The need to reunite people with their pensions is unequivocal, and a key deliverable for early iterations of the dashboards.
Success will rely on the accuracy of scheme data, but also the sophistication of the logic matching the personal data, sent to the scheme by the “pension finder”, with scheme data. This is something that individual pension schemes will be responsible for. If the matching logic can’t identify that “Ben” and “Benjamin”, or even “Road” and “Rd.” are a match there’s a risk that people won’t find all of their pensions.
Once pensions are traced, a key aim of the Dashboard programme is to combine information from different types of scheme into one cohesive and easily understandable view of what an individual might receive as retirement income.
Given the complexity of the UK pensions landscape this is no easy challenge, and the data standard proposals reflect the tension between the need to keep things achievable, within a reasonable timescale, across the widest number of schemes, and the experience of the end user.
The proposal is that schemes will provide the estimated retirement income from the member’s latest annual benefit statement.
While this may provide a reasonable figure in many cases, we can all think of scenarios where providing last year’s statement could give a wildly inaccurate picture of what we now know to be true.
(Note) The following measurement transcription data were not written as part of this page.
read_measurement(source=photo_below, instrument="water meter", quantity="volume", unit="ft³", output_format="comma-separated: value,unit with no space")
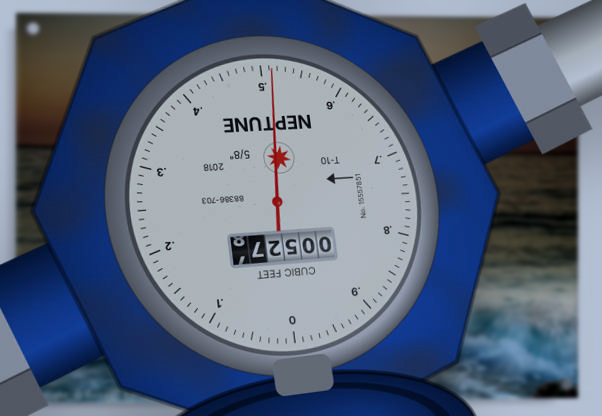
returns 5277.51,ft³
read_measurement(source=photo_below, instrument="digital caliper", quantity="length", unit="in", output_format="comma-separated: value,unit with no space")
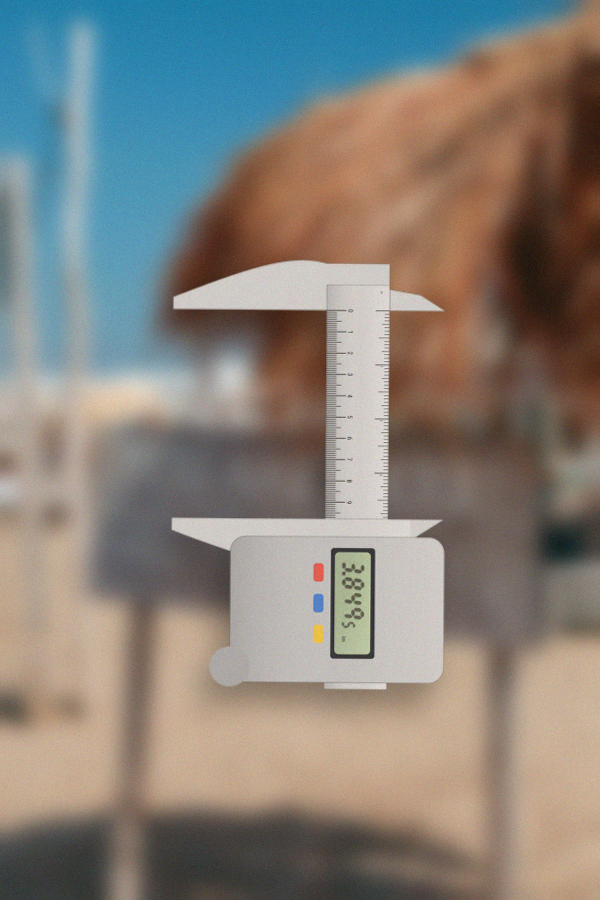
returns 3.8495,in
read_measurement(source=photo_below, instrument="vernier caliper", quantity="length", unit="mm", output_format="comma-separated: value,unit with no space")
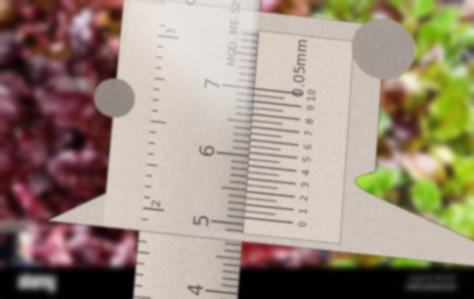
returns 51.0,mm
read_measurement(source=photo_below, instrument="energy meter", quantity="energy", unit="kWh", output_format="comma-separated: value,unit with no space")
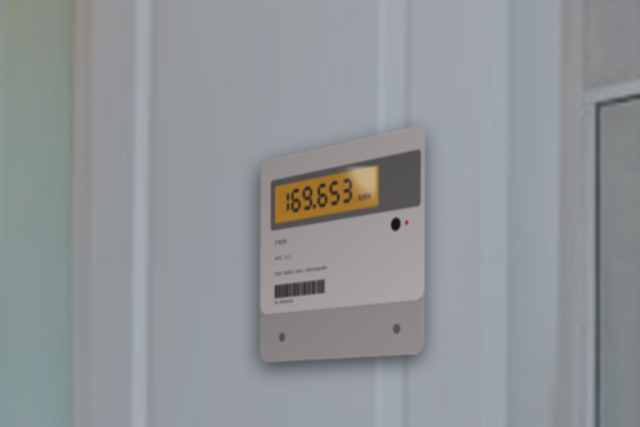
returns 169.653,kWh
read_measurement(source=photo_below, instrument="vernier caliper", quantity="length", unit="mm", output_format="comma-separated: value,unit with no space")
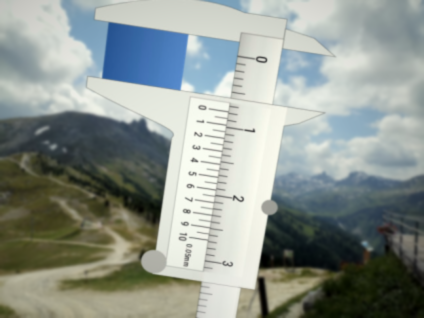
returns 7.8,mm
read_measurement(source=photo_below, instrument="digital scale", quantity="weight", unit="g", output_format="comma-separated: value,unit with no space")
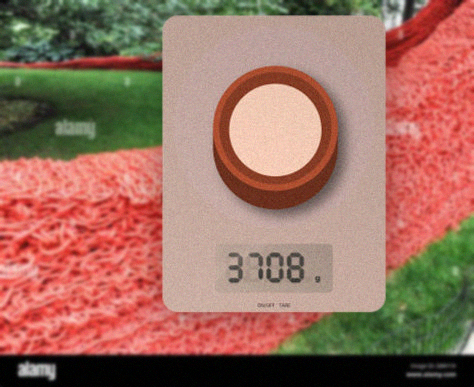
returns 3708,g
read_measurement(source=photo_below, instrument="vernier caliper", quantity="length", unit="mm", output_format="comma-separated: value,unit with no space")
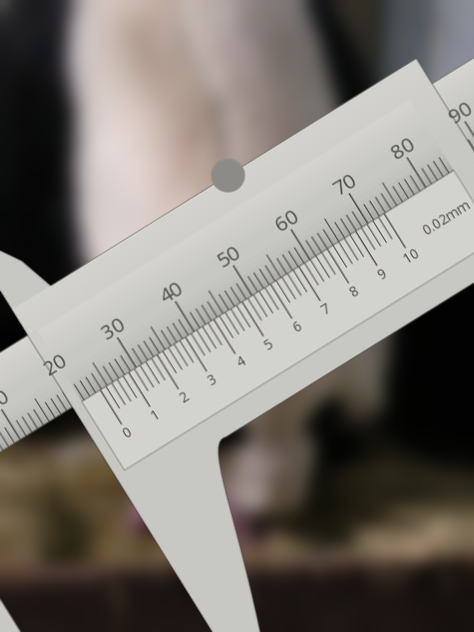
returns 23.8,mm
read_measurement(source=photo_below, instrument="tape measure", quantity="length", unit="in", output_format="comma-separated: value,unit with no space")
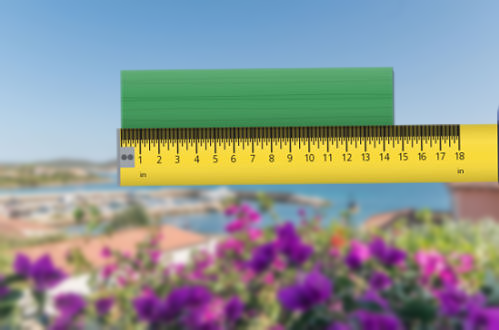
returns 14.5,in
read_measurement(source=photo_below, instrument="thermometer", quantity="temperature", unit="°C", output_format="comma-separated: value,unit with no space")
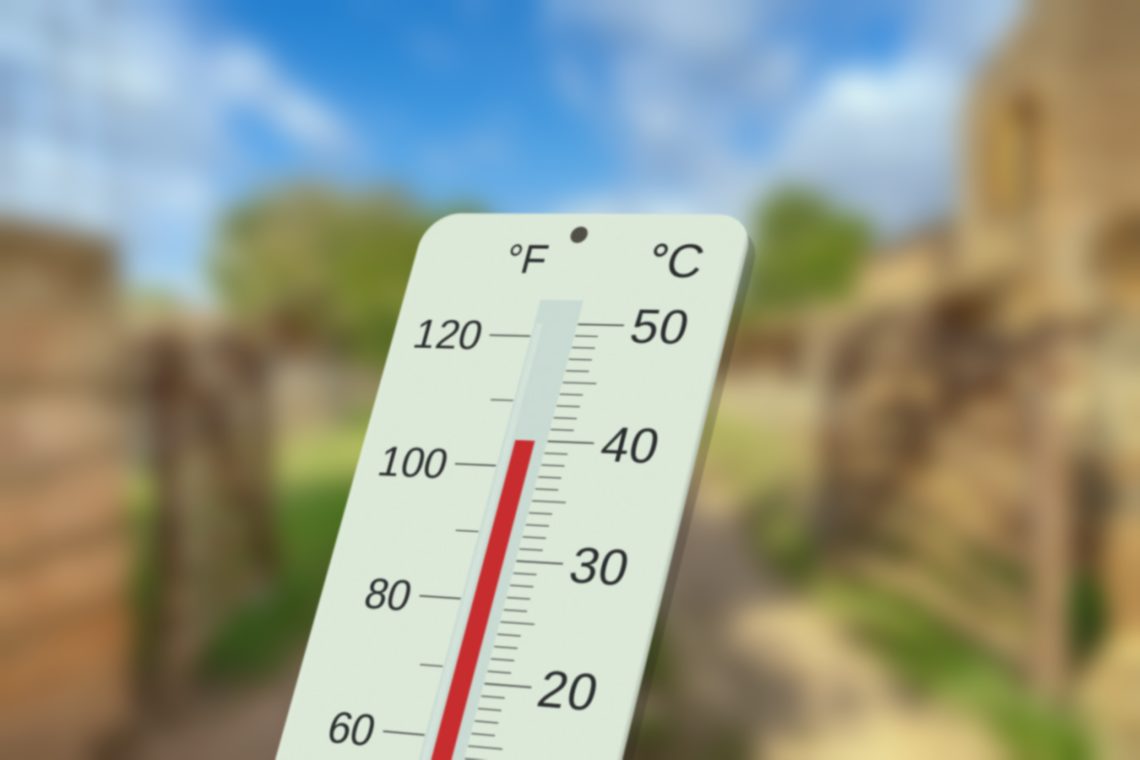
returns 40,°C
The most obvious is where someone has left the scheme since the last statement, so future accrual assumed in the statement simply won’t happen.
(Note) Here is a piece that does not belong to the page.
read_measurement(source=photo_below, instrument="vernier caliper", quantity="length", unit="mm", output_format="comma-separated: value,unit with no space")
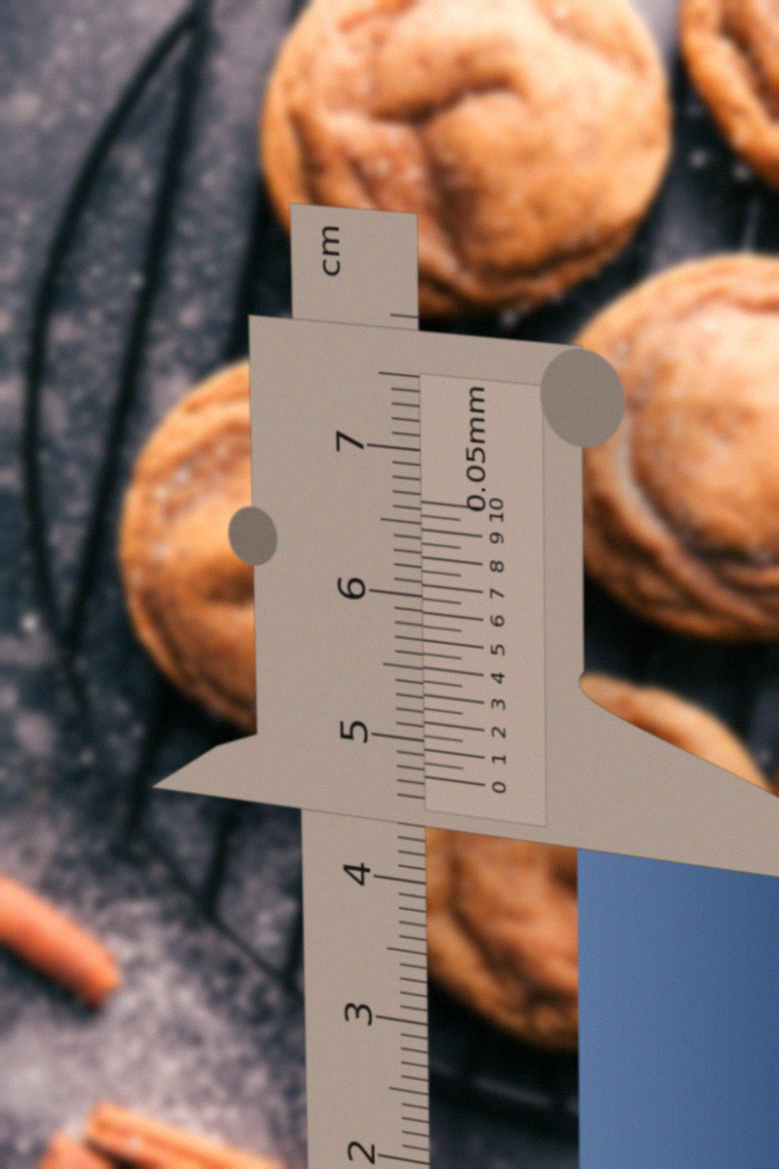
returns 47.5,mm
Other scenarios such as a transfer out or in, a pay rise, a significant contribution increase or decrease, taking part of your benefits, or a significant market movement, could all mean last year’s statement doesn’t provide a dependable view of prospective income in retirement. And does this mean a new joiner won’t see their value on the dashboard for up to a year?
Using the annual benefit statement should provide some consistency around projected benefits, although money purchase pension schemes may use different rates of return for even the same asset class, meaning that a higher projection won’t necessarily mean the scheme is delivering better value.
As a provider of modern pension schemes our customers are used to accessing apps that provide the real time position of their pension benefits, with the ability to model their retirement income at different dates and with different assumptions.
The challenge for dashboards is greater, they need to deal with the full range of UK pensions, but modern provider provision may drive consumer expectations.
The use of last year’s benefit statement might be valid where real time solutions can’t be delivered. If the pension scheme administrator/trustee is aware that an SMPI could be misleading for a customer, being able to show a nil return might be better than something that could undermine confidence in the numbers provided.
But where real time data can be provided, regulators should perhaps think about mandating that requirement. Over time the number of schemes that can’t provide accurate data will decline, and we can move forward with the kind of interactive dashboard experience people need to help them plan for the future.
If we start with too much of a compromise, the consumer’s experience, and the dashboard’s utility, could be lacking from the outset.